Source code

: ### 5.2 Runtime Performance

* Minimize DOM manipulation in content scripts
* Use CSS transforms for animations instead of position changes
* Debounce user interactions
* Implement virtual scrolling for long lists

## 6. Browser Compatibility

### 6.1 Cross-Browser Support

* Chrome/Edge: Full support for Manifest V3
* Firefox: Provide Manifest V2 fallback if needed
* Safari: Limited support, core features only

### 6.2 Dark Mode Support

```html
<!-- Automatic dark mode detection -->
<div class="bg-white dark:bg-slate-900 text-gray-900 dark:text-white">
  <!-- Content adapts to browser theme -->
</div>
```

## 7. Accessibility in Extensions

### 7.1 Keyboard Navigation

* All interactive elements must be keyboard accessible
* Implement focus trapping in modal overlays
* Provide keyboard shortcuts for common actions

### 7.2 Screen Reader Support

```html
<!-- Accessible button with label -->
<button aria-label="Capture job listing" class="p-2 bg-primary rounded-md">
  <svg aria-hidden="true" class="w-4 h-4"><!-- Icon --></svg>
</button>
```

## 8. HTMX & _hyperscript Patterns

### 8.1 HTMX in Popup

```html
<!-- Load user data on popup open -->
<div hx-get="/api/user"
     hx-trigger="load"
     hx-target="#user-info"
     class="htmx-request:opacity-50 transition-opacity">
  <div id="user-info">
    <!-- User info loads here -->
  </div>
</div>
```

• **Goal of the exercise**
Please give an exact copy of the entries above, from the line with "### 6.1 Cross-Browser Support" down to the line with "be keyboard accessible", inclusive, and nothing else.

• **Solution to the exercise**
### 6.1 Cross-Browser Support

* Chrome/Edge: Full support for Manifest V3
* Firefox: Provide Manifest V2 fallback if needed
* Safari: Limited support, core features only

### 6.2 Dark Mode Support

```html
<!-- Automatic dark mode detection -->
<div class="bg-white dark:bg-slate-900 text-gray-900 dark:text-white">
  <!-- Content adapts to browser theme -->
</div>
```

## 7. Accessibility in Extensions

### 7.1 Keyboard Navigation

* All interactive elements must be keyboard accessible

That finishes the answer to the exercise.